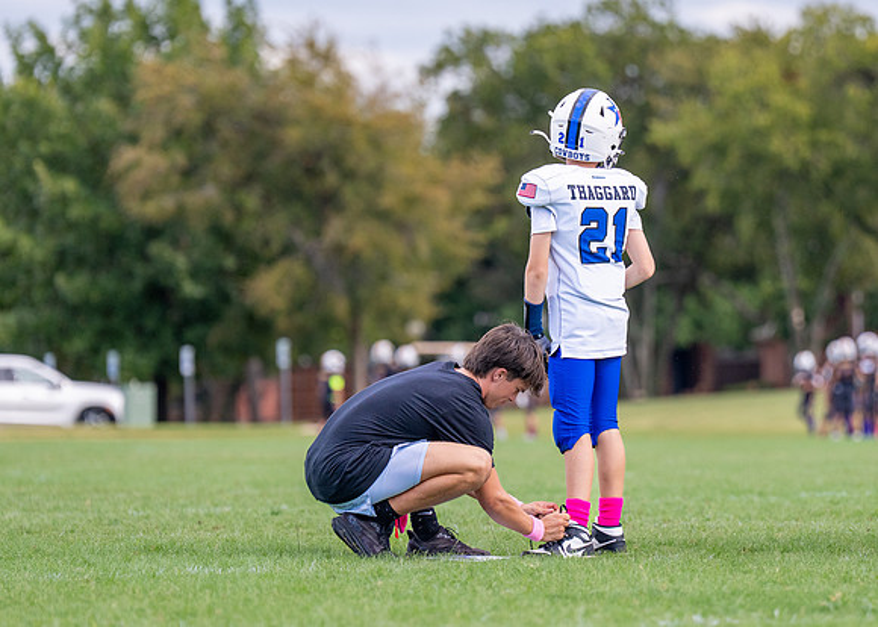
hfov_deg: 7.8
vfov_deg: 5.6
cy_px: 357
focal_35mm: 258
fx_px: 6431
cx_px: 516
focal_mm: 156
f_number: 2.8
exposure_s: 1/3200
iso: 500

--

What the task asks
Each record above must be retyped exactly as given, with the images excluded.

Problem solution
hfov_deg: 7.8
vfov_deg: 5.6
cy_px: 357
focal_35mm: 258
fx_px: 6431
cx_px: 516
focal_mm: 156
f_number: 2.8
exposure_s: 1/3200
iso: 500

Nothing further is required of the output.